Fear of a Dragon Lady

Regarding the gender and race-bending of the teacher of Doctor Strange, the Ancient One; Marvel’s higher-ups indicated it was the fear of recreating a known Asian stereotype — the Dragon Lady, which they claim, prevented them from making the Ancient One an Asian female actress of any denomination other than Tibetan.

  • A Dragon Lady is usually a stereotype of East Asian and occasionally South Asian women as strong, deceitful, domineering, or mysterious.

  • The term’s origin and usage is Western, not Chinese. Inspired by the characters played by actress Anna May Wong, the term comes from the female villain in the comic strip Terry and the Pirates.

enter image description here

  • It has since been applied to powerful Asian women and to a number of racially Asian film actresses. The stereotype has generated a large quantity of sociological literature.

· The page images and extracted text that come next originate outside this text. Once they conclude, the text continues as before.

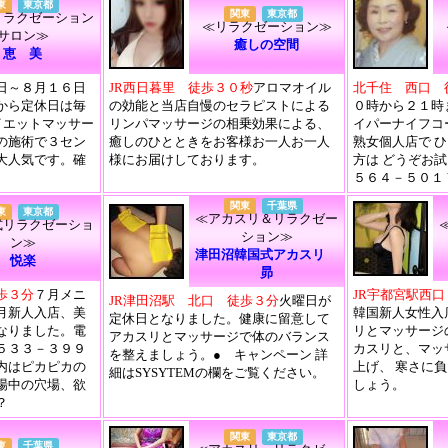
東
東京都
関東
東京都
リラクゼーション
≪リラクゼーション≫
サロン≫
癒しの空間
恵 美
日～８月１６日
JR西日暮里 徒歩３０秒
アロマオイル
北千住 西口 
から定休日は毎
の効能と当店自慢のセラピストによる
０時から２１時
イエットマッサー
リンパマッサージの相乗効果による、
イパーナイフコ
の施術で３セン
癒しのひとときをお客様お一人お一人
熟女個人店で 
大人気です。確
様にお届けしております。
方は どうぞお
５６４－５０１
関東
千葉県
東
東京都
≪アカスリ＆リラクゼー
式リラクゼーショ
ション≫
ン≫
津田沼韓国式アカスリ
悦楽
昴
歩３分
７月メニ
JR宇都宮駅西
JR津田沼駅 北口 徒歩３分
火曜日が
月新人入店、美
韓国新人女性入
定休日となりました。健康に留意して
なりました。電
リとマッサージ
アカスリとマッサージで体のバランス
５３３－３９９
カスリと、マッ
を整えましょう。● キャンペーン 詳
内はピカピカの
上げ、 寒さに
細はSYSYTEMの欄をご覧ください。
場中の穴場、欲
しょう。
？
関東
東京都
東
千葉県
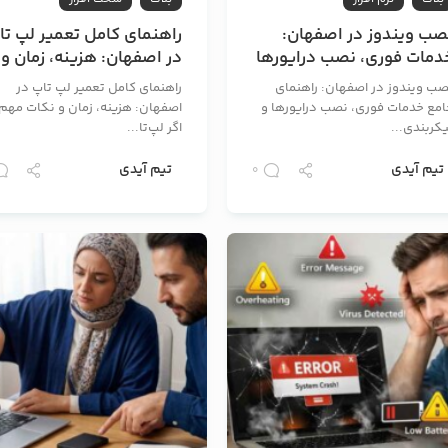
صب ویندوز در اصفهان:
راهنمای کامل تعمیر لپ تا
دمات فوری، نصب درایورها
در اصفهان: هزینه، زمان و
 پیکربندی پس از نصب
نکات مهم
صب ویندوز در اصفهان: راهنمای
راهنمای کامل تعمیر لپ تاپ در
امع خدمات فوری، نصب درایورها و
اصفهان: هزینه، زمان و نکات مهم
کربندی...
اگر لپ‌تا...
تیم آیدی
تیم آیدی
0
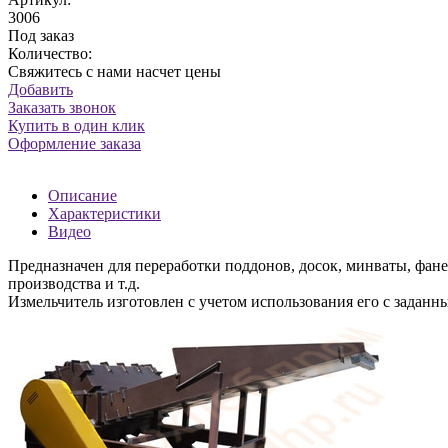
3006
Под заказ
Количество:
Свяжитесь с нами насчет цены
Добавить
Заказать звонок
Купить в один клик
Оформление заказа
Описание
Характеристики
Видео
Предназначен для переработки поддонов, досок, минваты, фане
производства и т.д.
Измельчитель изготовлен с учетом использования его с заданн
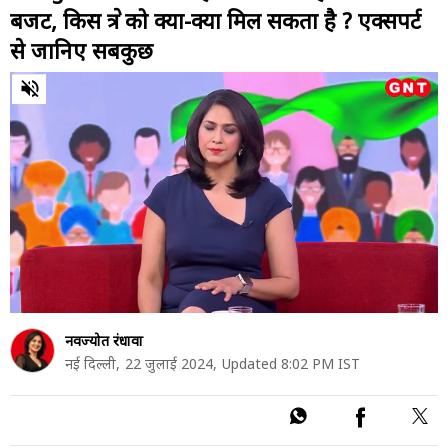
बजट, किस क्षेत्र को क्या-क्या मिल सकता है ? एक्सपर्ट
से जानिए सबकुछ
0
of
43
minutes,
22
seconds
नवज्योत रंधावा
नई दिल्ली,
22 जुलाई 2024,
Updated 8:02 PM IST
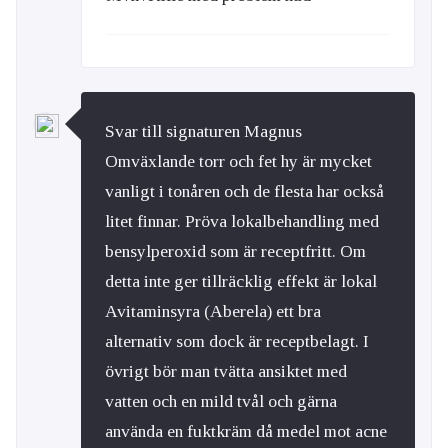
Svar till signaturen Magnus
Omväxlande torr och fet hy är mycket
vanligt i tonåren och de flesta har också
litet finnar. Pröva lokalbehandling med
bensylperoxid som är receptfritt. Om
detta inte ger tillräcklig effekt är lokal
Avitaminsyra (Aberela) ett bra
alternativ som dock är receptbelagt. I
övrigt bör man tvätta ansiktet med
vatten och en mild tvål och gärna
använda en fuktkräm då medel mot acne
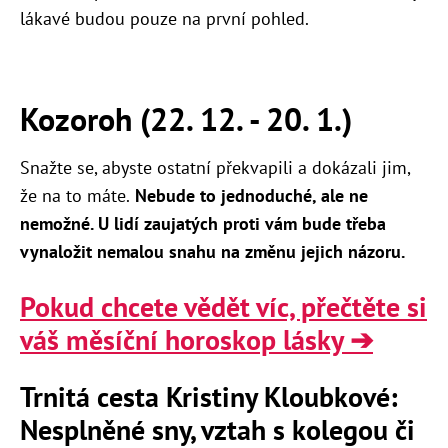
lákavé budou pouze na první pohled.
Kozoroh (22. 12. - 20. 1.)
Snažte se, abyste ostatní překvapili a dokázali jim,
že na to máte.
Nebude to jednoduché, ale ne
nemožné. U lidí zaujatých proti vám bude třeba
vynaložit nemalou snahu na změnu jejich názoru.
Pokud chcete vědět víc, přečtěte si
váš měsíční horoskop lásky ➔
Trnitá cesta Kristiny Kloubkové:
Nesplněné sny, vztah s kolegou či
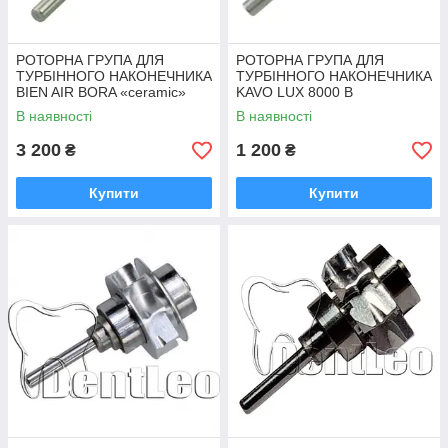
РОТОРНА ГРУПА ДЛЯ
РОТОРНА ГРУПА ДЛЯ
ТУРБІННОГО НАКОНЕЧНИКА
ТУРБІННОГО НАКОНЕЧНИКА
BIEN AIR BORA «ceramic»
KAVO LUX 8000 B
В наявності
В наявності
3 200
1 200
₴
₴
Купити
Купити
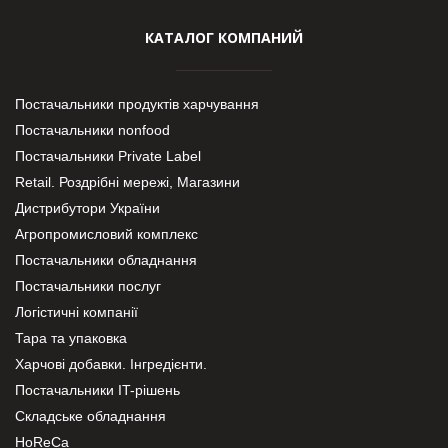
КАТАЛОГ КОМПАНИЙ
Постачальники продуктів харчування
Постачальники nonfood
Постачальники Private Label
Retail. Роздрібні мережі, Магазини
Дистрибутори України
Агропромисловий комплекс
Постачальники обладнання
Постачальники послуг
Логістичні компанії
Тара та упаковка
Харчові добавки. Інгредієнти.
Постачальники IT-рішень
Складське обладнання
HoReCa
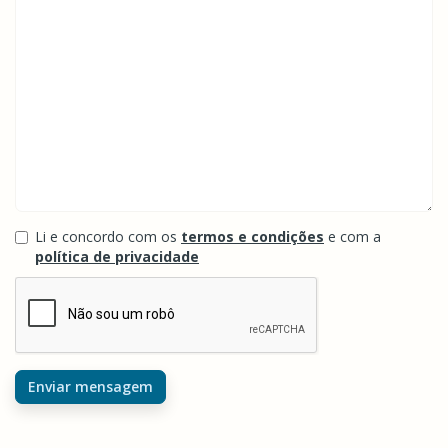
Li e concordo com os
termos e condições
e com a
política de privacidade
Enviar mensagem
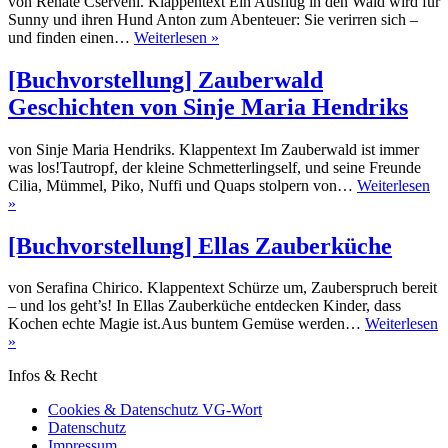
von Renate Cserveni. Klappentext Ein Ausflug in den Wald wird für
Sunny und ihren Hund Anton zum Abenteuer: Sie verirren sich –
[Buchvorstellung]
und finden einen…
Weiterlesen »
Anton:
Der
[Buchvorstellung] Zauberwald
Suchhund
Geschichten von Sinje Maria Hendriks
von Sinje Maria Hendriks. Klappentext Im Zauberwald ist immer
was los!Tautropf, der kleine Schmetterlingself, und seine Freunde
Cilia, Mümmel, Piko, Nuffi und Quaps stolpern von…
Weiterlesen
[Buchvorstellung]
»
Zauberwald
Geschichten
[Buchvorstellung] Ellas Zauberküche
von
Sinje
von Serafina Chirico. Klappentext Schürze um, Zauberspruch bereit
Maria
– und los geht’s! In Ellas Zauberküche entdecken Kinder, dass
Hendriks
Kochen echte Magie ist.Aus buntem Gemüse werden…
Weiterlesen
[Buchvorstellung]
»
Ellas
Infos & Recht
Zauberküche
Cookies & Datenschutz VG-Wort
Datenschutz
Impressum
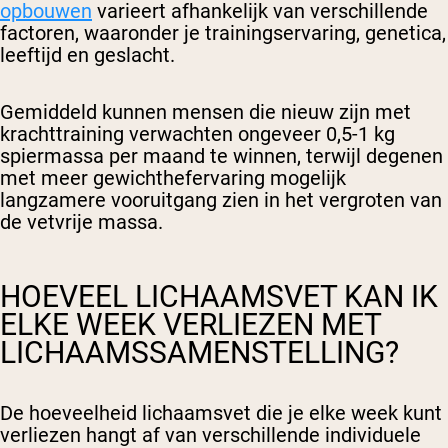
opbouwen
varieert afhankelijk van verschillende
factoren, waaronder je trainingservaring, genetica,
leeftijd en geslacht.
Gemiddeld kunnen mensen die nieuw zijn met
krachttraining verwachten ongeveer 0,5-1 kg
spiermassa per maand te winnen, terwijl degenen
met meer gewichthefervaring mogelijk
langzamere vooruitgang zien in het vergroten van
de vetvrije massa.
HOEVEEL LICHAAMSVET KAN IK
ELKE WEEK VERLIEZEN MET
LICHAAMSSAMENSTELLING?
De hoeveelheid lichaamsvet die je elke week kunt
verliezen hangt af van verschillende individuele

  • “Dragon Lady” is sometimes applied to persons who lived before the term became part of American slang in the 1930s. It is also used to refer to any powerful but prickly woman, usually in a derogatory fashion.

From Panel and Frame: Beneath the Magic of Doctor Strange

A decision of storytelling

The dilemma presented by the underlying story of Doctor Strange (2016), as written is ironically that the Ancient One’s role is, as presented in this description: deceptive, domineering and mysterious. Thus they would be correct in their assumption -- it would be a spot-on depiction of the Dragon Lady stereotype.

enter image description here

  • Could this have been avoided? Yes. A more accurate representation of the Ancient One as the benevolent mystic mentor would have erased the need to make pacts with beings of dubious or even infernal origins as shown in Doctor Strange (2016).

  • The retelling could have had the Ancient One remaining as virtuous; erasing the need for such a duplicitous version of the character thus preventing the association with a Dragon Lady stereotype.